ASSIGNMENT 1:
Answer these questions about the neural network tutorial:
(a) How many images go into each training batch?
(b) What number is passed to AdamOptimizer?
(c) In what format is the whole model saved so it can be deployed to the web?
ASSIGNMENT 2: Reproduce the passage of the neural network tutorial that opens with the words "But it will" and closes with "by reducing cost.", without changing any word.

I have created two layers of the neural network and have one output. Let me how to show briefly about the code above:

We use TensorFlow, batch_size is the size of data that will train to model, we have 2 of tf.placeholder(tf.float32) one is image and one is a label.

Note: if we train large data to model it will more accuracy, less of data will have less of accuracy.

But it will use a large of memory too.

So, now I will train the model with 500 images each time (batch_size = 500).

Note: To train data to machine we will use sigmoid function : z = w.x +b. reference : http://neuralnetworksanddeeplearning.com/

Now we start to optimize by reducing cost.

COST is normal have algebra: cost = 0.5(label — prediction)²

optimizer = tf.train.AdamOptimizer(0.01).minimize(cost)

Rate default is 0.01

In this code I use 100 epoch and 2 iteration (my dataset have 1000 images and train 500 each time).

NOTE: Model should train more images and train more epoch to get more accuracy.

_,c,accuracy,y_predict,label_prediction = sess.run([optimizer,cost,accuracy,y_predict,label_prediction],feed_dict={x:batch_x,y:batch_y})

Here we feed placeholder x and placeholder y by batch_x, batch_y

After we have already trained our model to have to get training result to save to model

saver = tf.train.Saver()

saver.save(sess,model_path)

In this case, in process of save model if there is any error the model will train from the beginning.

The question is: how to restore the training process from where the epoch stop?

The answer is: we have to restore the process of saving.

if os.path.isfile(model_path + '.index'):
saver.restore(sess,model_path)
print('Model restore')

So, it will restore from where it stops.This saving process just saves the variable is not save the whole model. To deploy the model to the web to predict we have to save the whole model.The format that we will save the whole model is JSON format.

So, Here is it:

def save_model():
saver = tf.train.Saver()
if os.path.isfile(model_path + '.index'):
saver.restore(sess, model_path)
print('Model restore')
# sess.run(tf.global_variables_initializer())
path = './model/model_multi_column/'
dir_list = os.listdir(path)
if len(dir_list) == 0:
version = 1
else:
last_version = len(dir_list)
version = last_version + 1
model_save_path = path + "{}".format(str(version))
prediction_signature = (
tf.saved_model.signature_def_utils.build_signature_def(
inputs={'input_images': tf.saved_model.utils.build_tensor_info(x)},
outputs={'output': tf.saved_model.utils.build_tensor_info(tensorflow_serving)},
method_name=tf.saved_model.signature_constants.PREDICT_METHOD_NAME
)

SOURCE INFORMATION:

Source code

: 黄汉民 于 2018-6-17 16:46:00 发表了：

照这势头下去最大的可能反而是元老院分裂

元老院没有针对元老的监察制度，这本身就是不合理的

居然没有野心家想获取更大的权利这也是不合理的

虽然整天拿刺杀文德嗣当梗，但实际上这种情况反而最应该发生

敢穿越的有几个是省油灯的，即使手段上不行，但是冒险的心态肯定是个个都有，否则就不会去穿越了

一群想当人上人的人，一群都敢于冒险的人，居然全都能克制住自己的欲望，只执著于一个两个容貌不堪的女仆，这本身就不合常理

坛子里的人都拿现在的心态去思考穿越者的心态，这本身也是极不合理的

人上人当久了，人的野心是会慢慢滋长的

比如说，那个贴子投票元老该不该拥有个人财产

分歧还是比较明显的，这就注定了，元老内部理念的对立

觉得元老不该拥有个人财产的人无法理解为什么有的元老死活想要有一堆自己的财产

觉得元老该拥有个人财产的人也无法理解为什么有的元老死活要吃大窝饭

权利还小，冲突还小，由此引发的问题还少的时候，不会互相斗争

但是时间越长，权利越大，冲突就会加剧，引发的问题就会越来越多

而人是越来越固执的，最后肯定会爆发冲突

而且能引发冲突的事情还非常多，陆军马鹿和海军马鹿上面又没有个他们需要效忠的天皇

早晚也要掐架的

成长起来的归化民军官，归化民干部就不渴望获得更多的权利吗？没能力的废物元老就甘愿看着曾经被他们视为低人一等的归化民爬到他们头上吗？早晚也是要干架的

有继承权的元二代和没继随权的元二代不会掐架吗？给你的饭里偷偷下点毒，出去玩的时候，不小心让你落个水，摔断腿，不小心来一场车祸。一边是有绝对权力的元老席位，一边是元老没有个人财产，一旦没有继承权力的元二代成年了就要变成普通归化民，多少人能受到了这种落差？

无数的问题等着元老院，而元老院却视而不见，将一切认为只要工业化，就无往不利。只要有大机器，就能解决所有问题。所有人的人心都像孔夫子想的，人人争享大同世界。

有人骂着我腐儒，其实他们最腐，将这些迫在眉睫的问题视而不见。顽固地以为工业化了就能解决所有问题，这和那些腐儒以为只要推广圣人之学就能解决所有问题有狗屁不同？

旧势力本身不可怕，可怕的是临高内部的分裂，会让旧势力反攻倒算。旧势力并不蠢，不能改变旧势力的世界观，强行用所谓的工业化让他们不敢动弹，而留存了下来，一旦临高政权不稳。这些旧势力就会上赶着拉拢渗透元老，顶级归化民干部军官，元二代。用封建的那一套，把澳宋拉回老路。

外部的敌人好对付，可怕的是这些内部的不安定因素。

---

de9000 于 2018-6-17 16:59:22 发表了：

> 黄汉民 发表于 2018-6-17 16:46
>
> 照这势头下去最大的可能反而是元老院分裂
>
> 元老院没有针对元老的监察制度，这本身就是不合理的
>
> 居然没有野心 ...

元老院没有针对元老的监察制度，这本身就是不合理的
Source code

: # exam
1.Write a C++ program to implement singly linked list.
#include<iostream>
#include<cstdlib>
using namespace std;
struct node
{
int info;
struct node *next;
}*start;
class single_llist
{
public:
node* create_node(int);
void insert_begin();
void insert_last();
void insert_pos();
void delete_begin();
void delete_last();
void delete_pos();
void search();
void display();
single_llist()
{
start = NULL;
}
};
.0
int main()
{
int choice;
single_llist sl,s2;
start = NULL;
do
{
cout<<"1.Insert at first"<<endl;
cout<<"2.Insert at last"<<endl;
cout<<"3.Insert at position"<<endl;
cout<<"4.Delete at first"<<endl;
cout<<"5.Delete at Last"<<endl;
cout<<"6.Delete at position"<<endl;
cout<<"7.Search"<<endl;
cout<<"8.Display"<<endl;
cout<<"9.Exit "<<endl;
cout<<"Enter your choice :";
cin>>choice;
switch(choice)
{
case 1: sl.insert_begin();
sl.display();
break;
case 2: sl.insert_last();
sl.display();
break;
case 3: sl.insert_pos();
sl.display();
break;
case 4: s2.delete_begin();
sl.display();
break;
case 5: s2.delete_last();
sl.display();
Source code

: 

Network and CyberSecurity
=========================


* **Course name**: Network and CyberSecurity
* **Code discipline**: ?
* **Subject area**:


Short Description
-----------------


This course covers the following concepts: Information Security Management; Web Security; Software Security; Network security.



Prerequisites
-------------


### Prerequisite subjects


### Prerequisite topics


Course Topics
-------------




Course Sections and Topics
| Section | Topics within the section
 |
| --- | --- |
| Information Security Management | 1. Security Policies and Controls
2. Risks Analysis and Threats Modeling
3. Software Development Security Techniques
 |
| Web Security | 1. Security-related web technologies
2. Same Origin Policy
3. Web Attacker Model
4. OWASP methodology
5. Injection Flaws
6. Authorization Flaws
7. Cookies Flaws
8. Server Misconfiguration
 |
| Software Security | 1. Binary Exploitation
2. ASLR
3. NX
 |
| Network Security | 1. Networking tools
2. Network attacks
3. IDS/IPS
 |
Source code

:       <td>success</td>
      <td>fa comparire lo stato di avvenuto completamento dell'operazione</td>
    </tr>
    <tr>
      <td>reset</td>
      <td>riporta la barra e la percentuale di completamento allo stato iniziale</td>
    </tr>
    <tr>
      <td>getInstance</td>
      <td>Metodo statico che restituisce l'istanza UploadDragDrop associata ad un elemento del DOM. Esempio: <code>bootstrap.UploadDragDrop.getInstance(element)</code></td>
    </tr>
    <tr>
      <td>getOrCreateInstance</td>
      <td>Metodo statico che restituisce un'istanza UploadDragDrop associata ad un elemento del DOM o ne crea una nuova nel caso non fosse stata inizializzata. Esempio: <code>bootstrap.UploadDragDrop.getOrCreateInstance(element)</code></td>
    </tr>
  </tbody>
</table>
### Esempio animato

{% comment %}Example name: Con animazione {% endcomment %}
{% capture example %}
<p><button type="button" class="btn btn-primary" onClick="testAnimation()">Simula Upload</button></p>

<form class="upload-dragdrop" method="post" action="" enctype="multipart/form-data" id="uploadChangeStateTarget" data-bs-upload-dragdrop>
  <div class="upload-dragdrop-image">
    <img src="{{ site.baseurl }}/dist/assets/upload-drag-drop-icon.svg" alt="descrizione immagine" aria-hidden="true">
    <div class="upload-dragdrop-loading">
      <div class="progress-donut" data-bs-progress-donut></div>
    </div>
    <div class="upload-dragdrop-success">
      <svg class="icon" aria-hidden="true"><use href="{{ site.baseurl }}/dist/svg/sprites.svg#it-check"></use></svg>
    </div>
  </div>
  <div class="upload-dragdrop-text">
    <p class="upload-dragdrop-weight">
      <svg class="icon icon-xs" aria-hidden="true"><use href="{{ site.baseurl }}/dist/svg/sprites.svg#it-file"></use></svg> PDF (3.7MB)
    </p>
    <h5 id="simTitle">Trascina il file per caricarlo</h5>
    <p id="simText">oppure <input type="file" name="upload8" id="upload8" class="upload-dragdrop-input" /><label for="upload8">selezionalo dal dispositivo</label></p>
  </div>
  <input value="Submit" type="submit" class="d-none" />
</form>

EXERCISE OUTPUT 1:
(a) 500 images.
(b) 0.01.
(c) JSON.

EXERCISE OUTPUT 2:
But it will use a large of memory too.

So, now I will train the model with 500 images each time (batch_size = 500).

Note: To train data to machine we will use sigmoid function : z = w.x +b. reference : http://neuralnetworksanddeeplearning.com/

Now we start to optimize by reducing cost.